To-do item: When the line containing "(733, 152) none -> [353,138,385,150] also" appears in the entries below, begin printing there and stop after the line containing "[526,232,835,249] treating employees"; print each of those lines exactly and no other line.

Provided material:
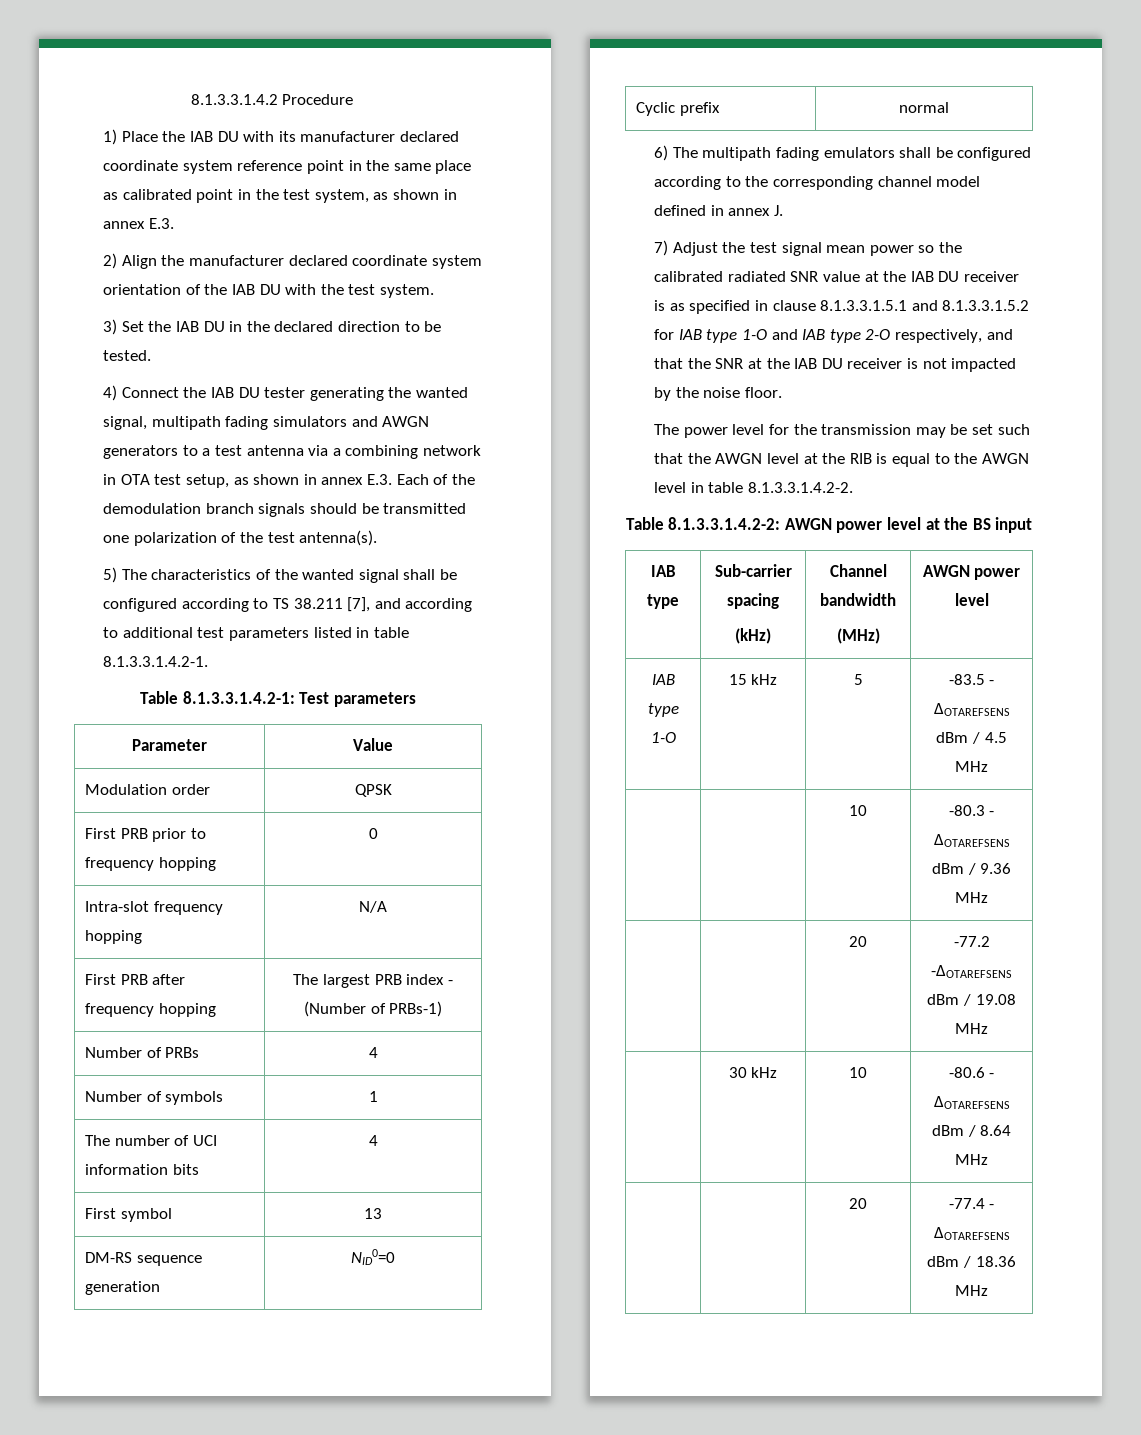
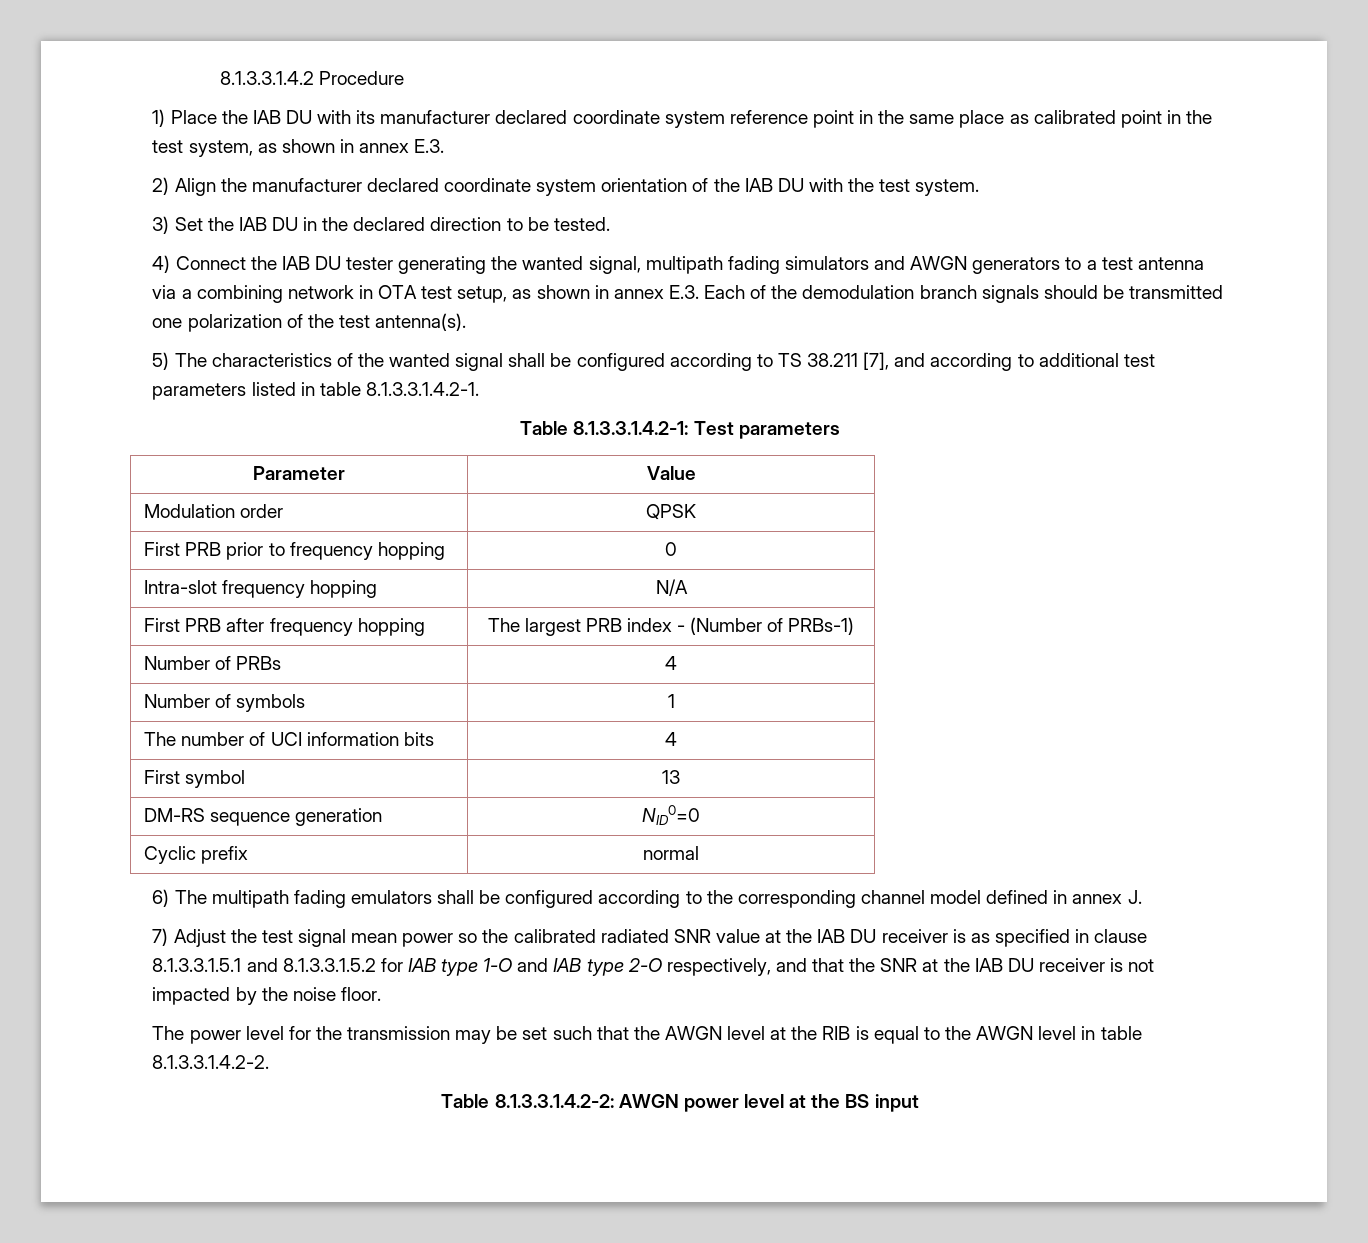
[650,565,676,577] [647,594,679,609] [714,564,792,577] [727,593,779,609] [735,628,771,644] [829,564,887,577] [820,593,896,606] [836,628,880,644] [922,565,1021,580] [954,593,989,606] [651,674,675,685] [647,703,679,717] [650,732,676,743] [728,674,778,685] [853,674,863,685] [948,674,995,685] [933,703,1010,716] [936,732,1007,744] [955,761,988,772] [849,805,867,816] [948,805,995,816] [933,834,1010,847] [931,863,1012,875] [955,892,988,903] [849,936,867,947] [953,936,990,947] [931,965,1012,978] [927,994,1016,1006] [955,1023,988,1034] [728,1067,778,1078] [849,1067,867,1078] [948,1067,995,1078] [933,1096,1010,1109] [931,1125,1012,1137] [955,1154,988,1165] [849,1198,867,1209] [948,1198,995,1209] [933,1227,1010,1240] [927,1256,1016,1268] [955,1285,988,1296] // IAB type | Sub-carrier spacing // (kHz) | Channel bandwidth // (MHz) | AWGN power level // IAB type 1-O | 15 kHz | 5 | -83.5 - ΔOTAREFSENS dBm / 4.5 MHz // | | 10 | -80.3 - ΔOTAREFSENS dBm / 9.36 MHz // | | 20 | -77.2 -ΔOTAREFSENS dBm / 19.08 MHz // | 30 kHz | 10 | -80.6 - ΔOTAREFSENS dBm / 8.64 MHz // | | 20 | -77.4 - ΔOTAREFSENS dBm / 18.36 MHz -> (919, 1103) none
--
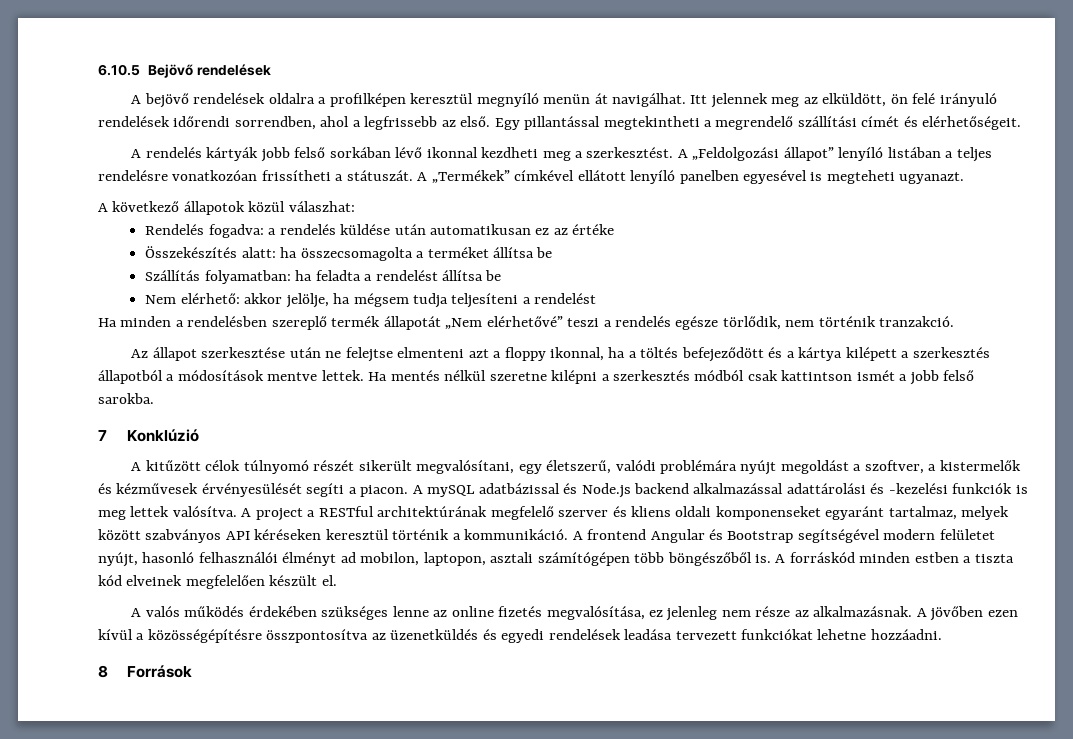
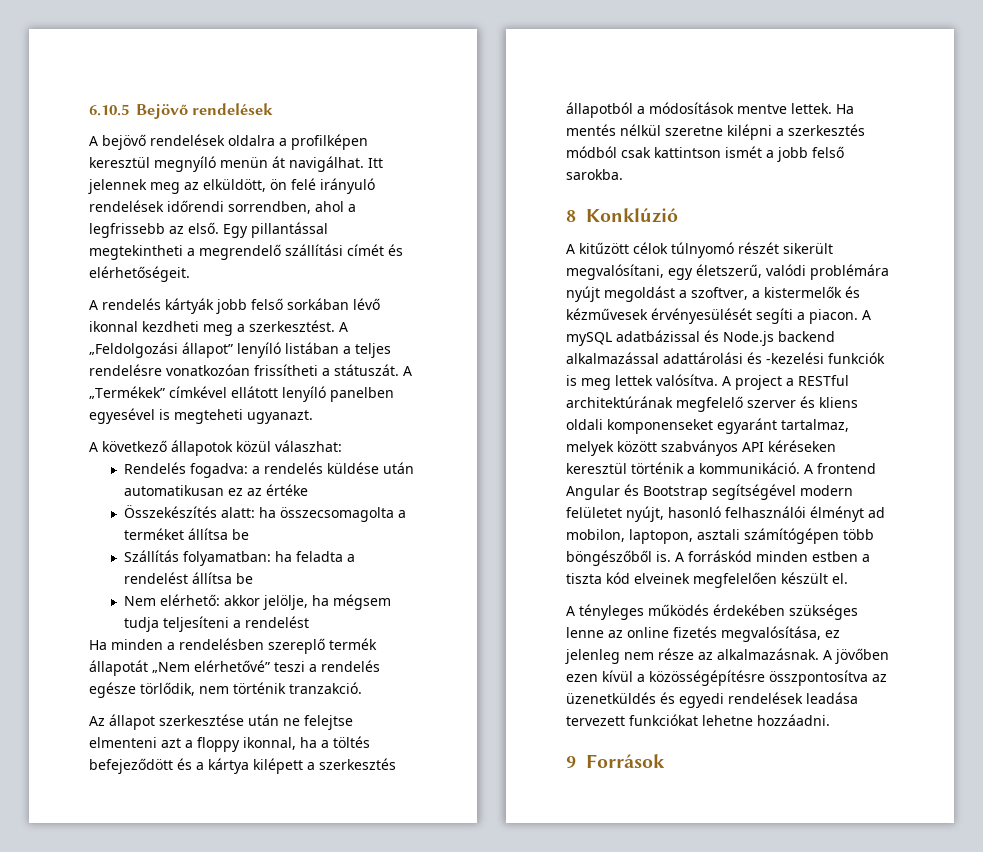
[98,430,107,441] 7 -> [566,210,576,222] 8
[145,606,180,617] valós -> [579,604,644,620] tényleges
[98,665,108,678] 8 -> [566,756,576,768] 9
--
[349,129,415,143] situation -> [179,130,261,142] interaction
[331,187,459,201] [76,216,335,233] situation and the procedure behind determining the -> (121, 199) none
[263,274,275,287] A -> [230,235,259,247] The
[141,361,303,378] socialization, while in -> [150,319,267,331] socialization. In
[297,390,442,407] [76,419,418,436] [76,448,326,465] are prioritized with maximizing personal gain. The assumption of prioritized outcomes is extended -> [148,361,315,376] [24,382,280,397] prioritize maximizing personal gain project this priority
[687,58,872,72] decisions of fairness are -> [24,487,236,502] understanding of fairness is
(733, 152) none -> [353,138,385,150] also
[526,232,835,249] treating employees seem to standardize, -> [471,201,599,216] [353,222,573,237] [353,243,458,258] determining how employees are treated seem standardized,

Exercise result:
(733, 152) none -> [353,138,385,150] also
[526,232,835,249] treating employees seem to standardize, -> [471,201,599,216] [353,222,573,237] [353,243,458,258] determining how employees are treated seem standardized,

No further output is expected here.